Work to be completed.
Images excepted, the data below must be repeated exactly.
BEGIN Records for this task
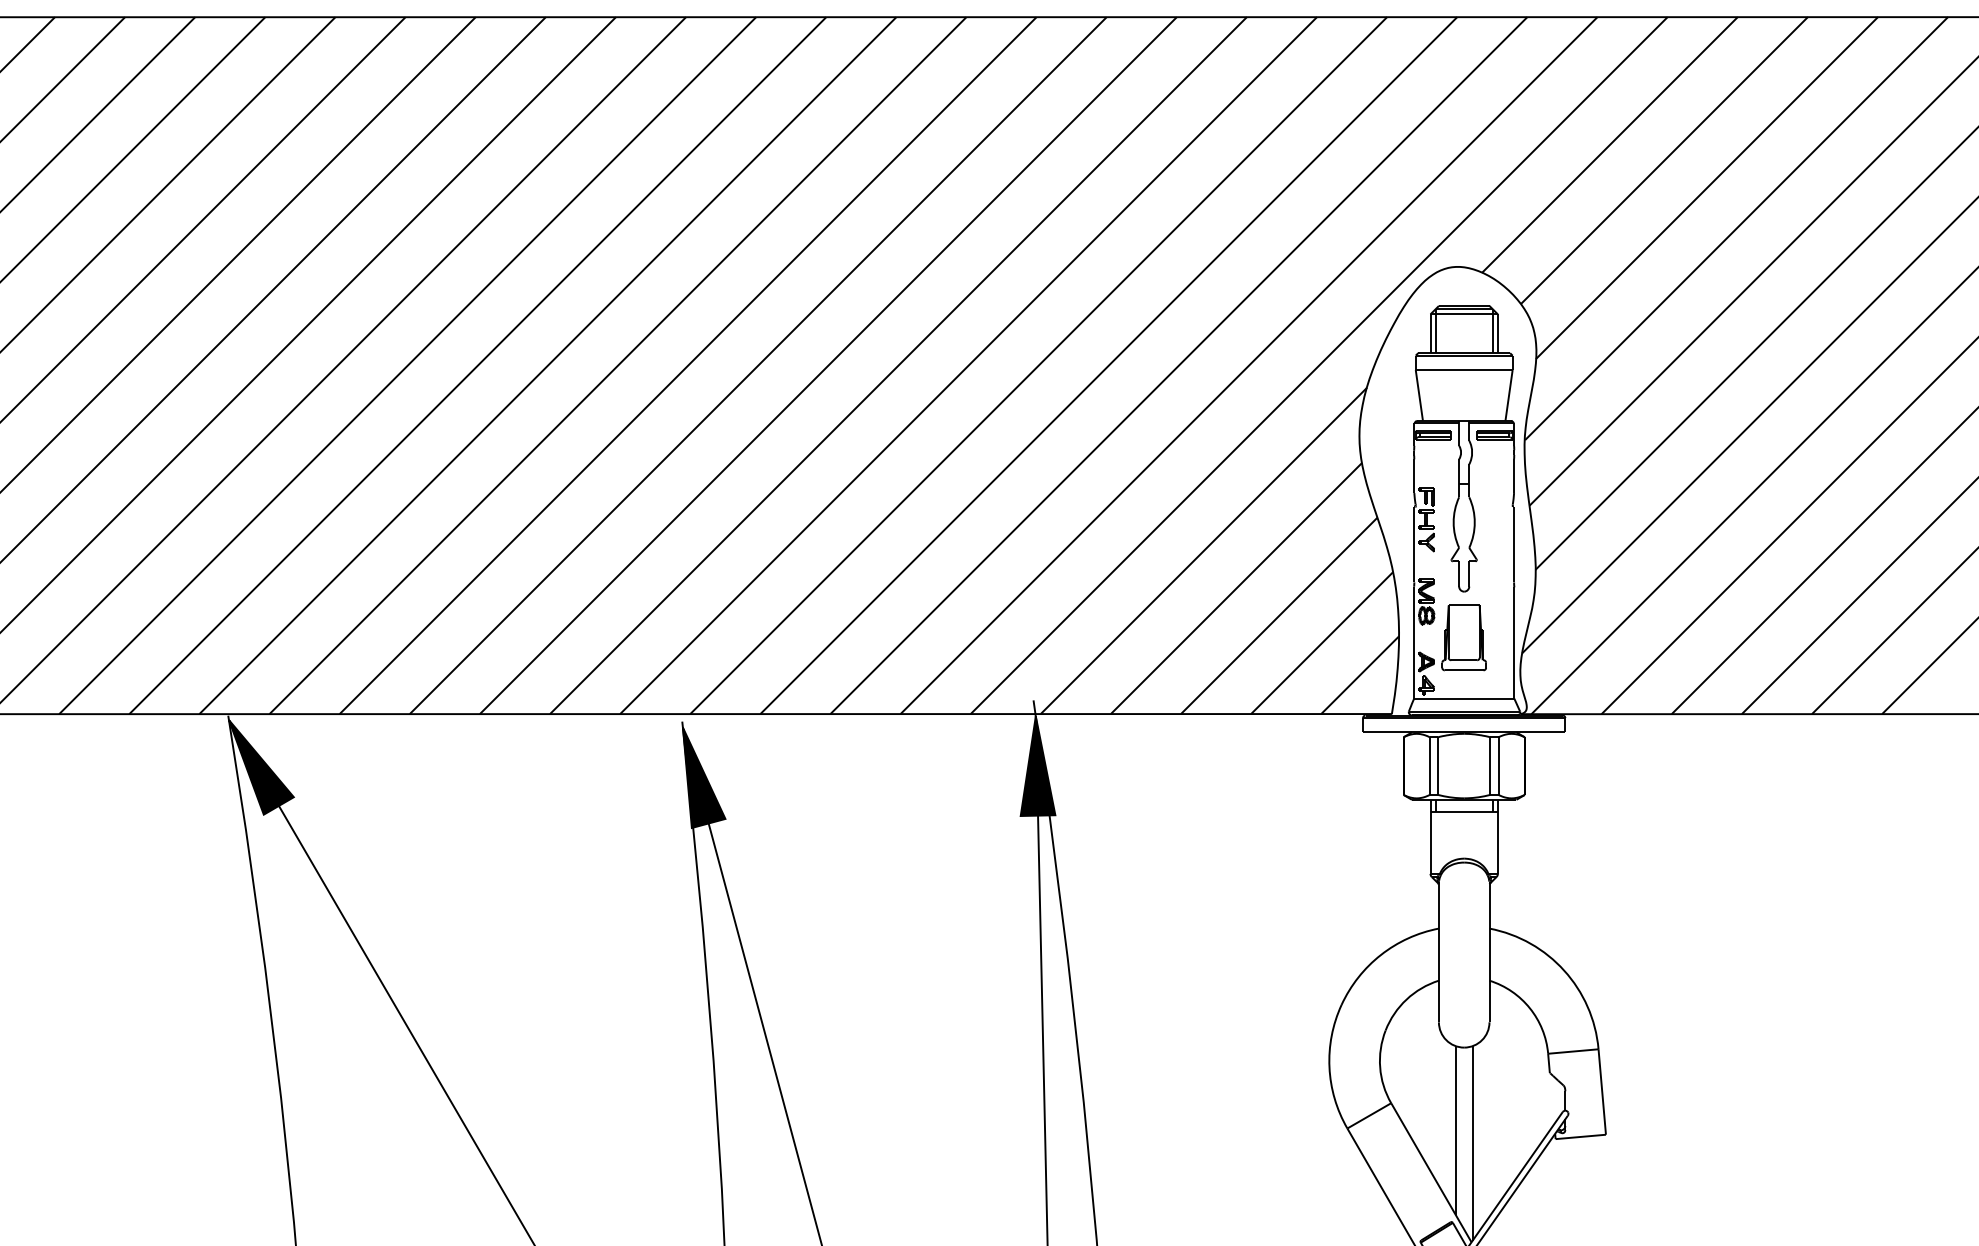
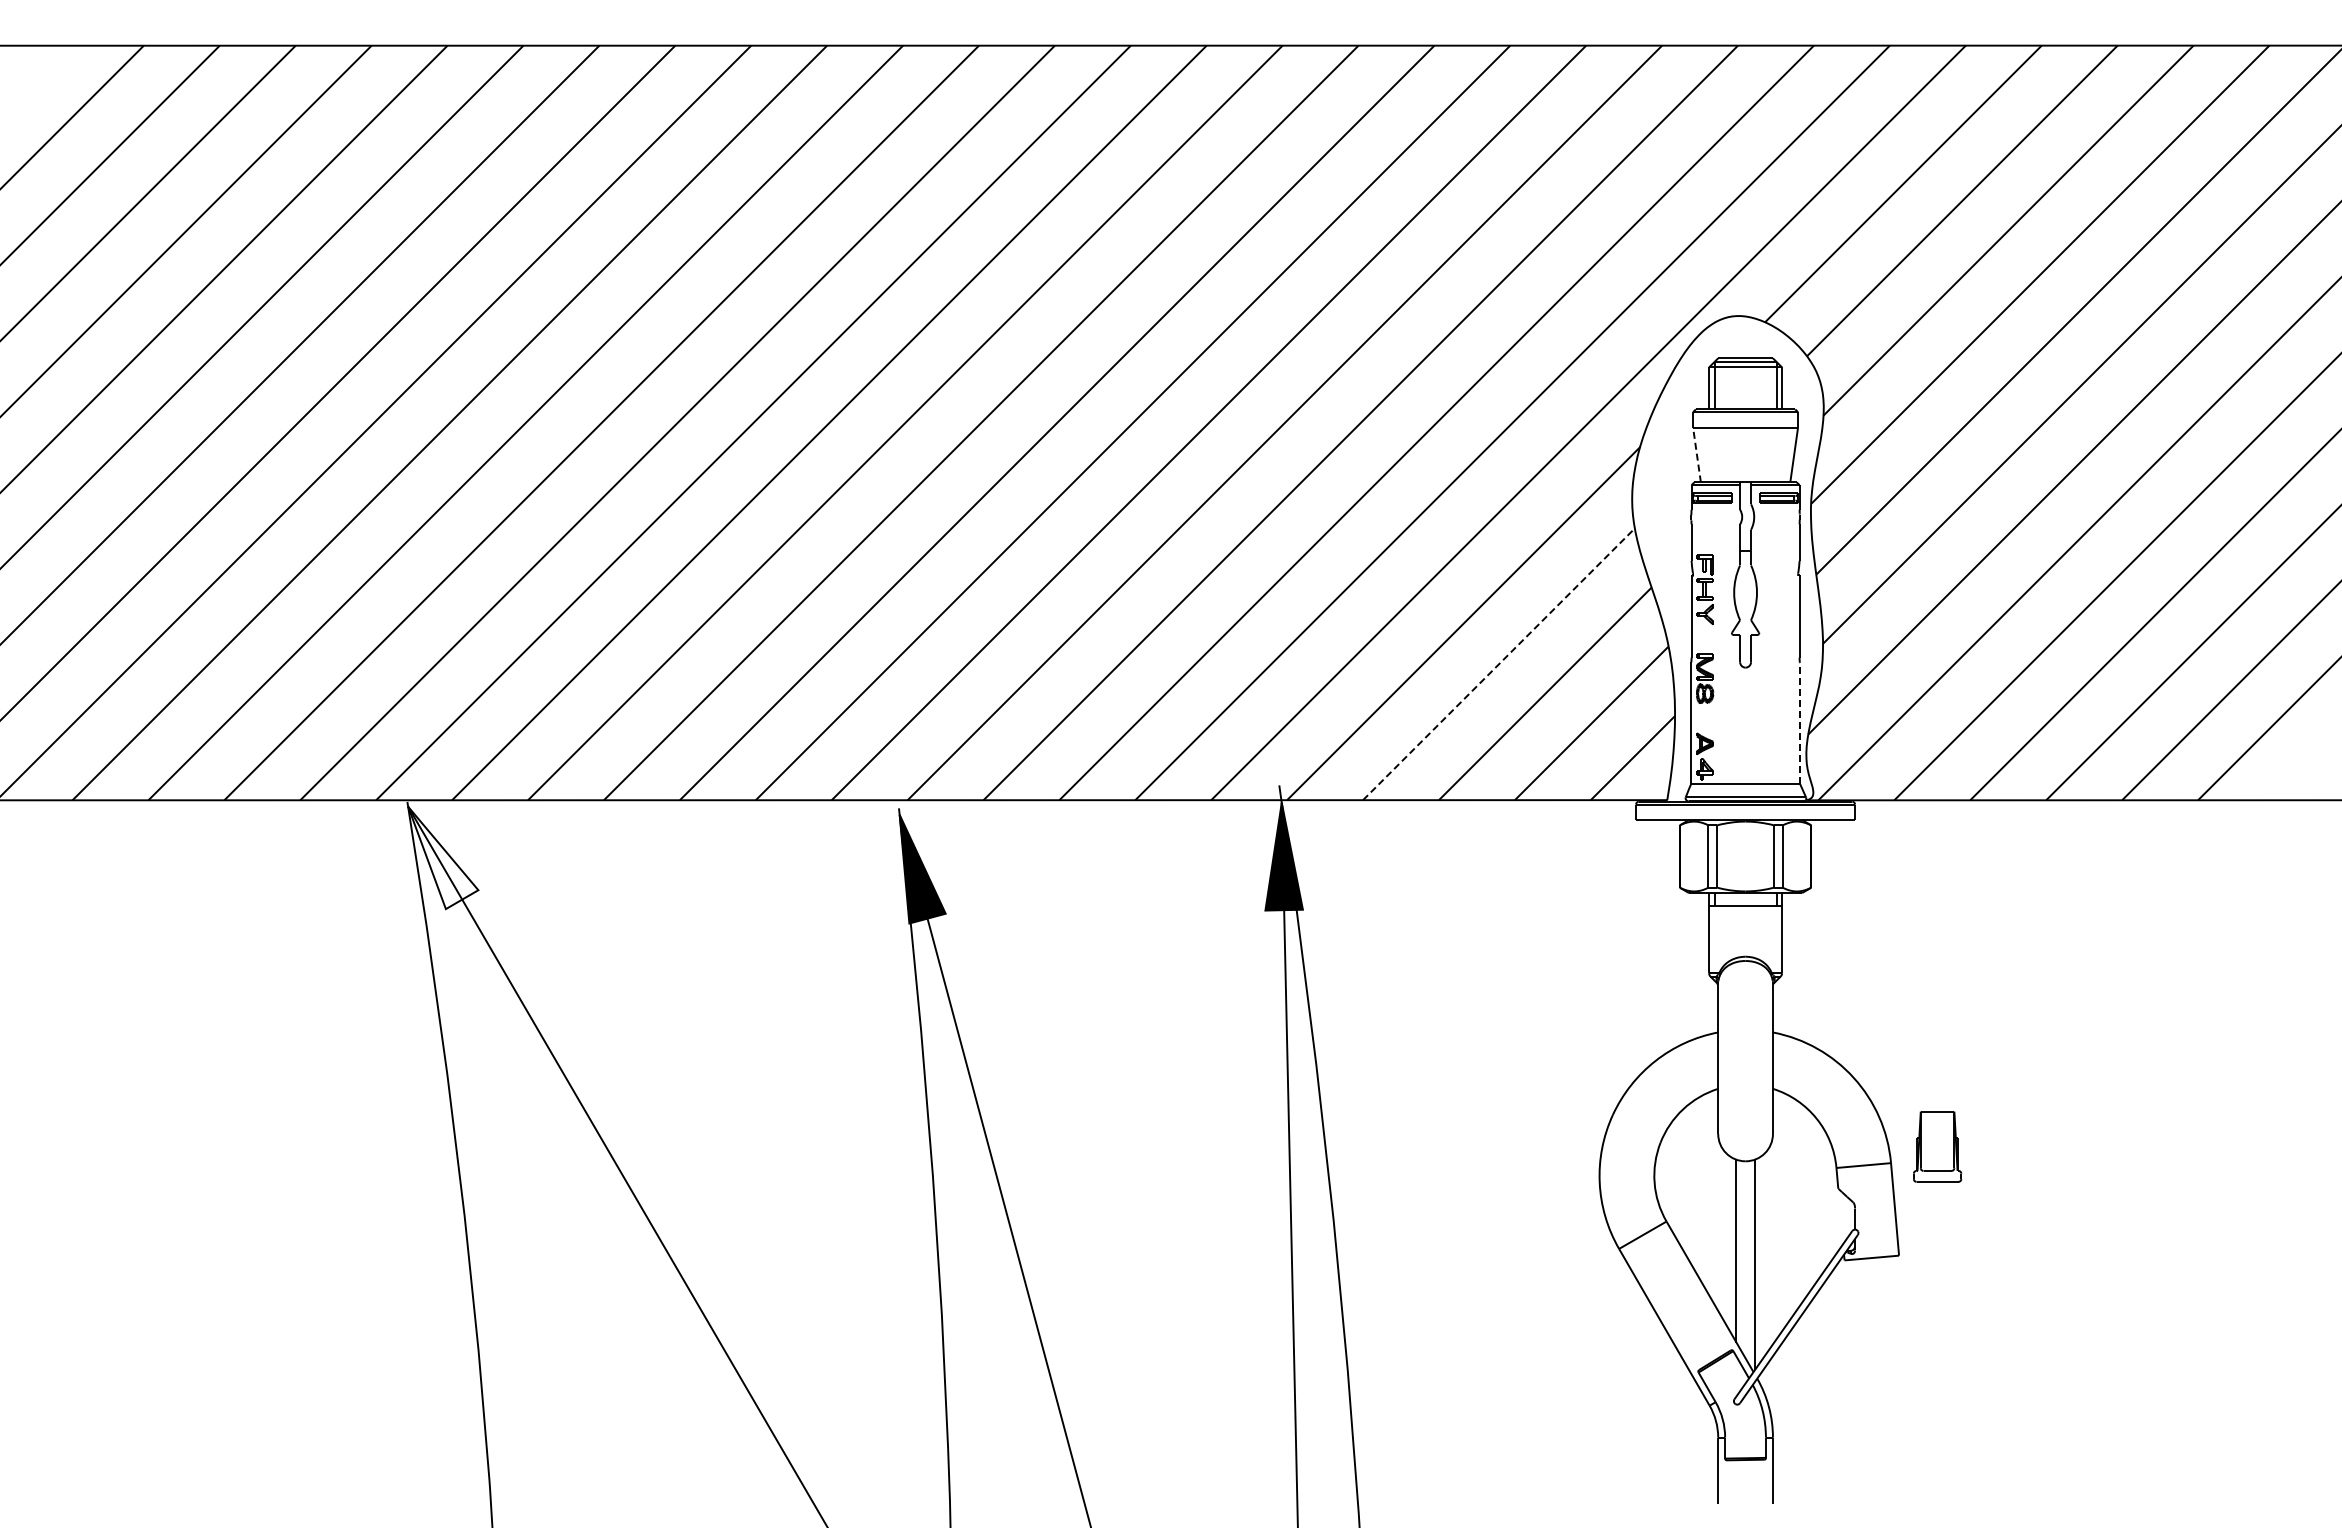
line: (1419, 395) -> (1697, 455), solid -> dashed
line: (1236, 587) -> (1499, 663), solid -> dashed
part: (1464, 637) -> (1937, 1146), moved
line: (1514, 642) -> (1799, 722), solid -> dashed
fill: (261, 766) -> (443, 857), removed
END Records for this task
Worked solution.
line: (1419, 395) -> (1697, 455), solid -> dashed
line: (1236, 587) -> (1499, 663), solid -> dashed
part: (1464, 637) -> (1937, 1146), moved
line: (1514, 642) -> (1799, 722), solid -> dashed
fill: (261, 766) -> (443, 857), removed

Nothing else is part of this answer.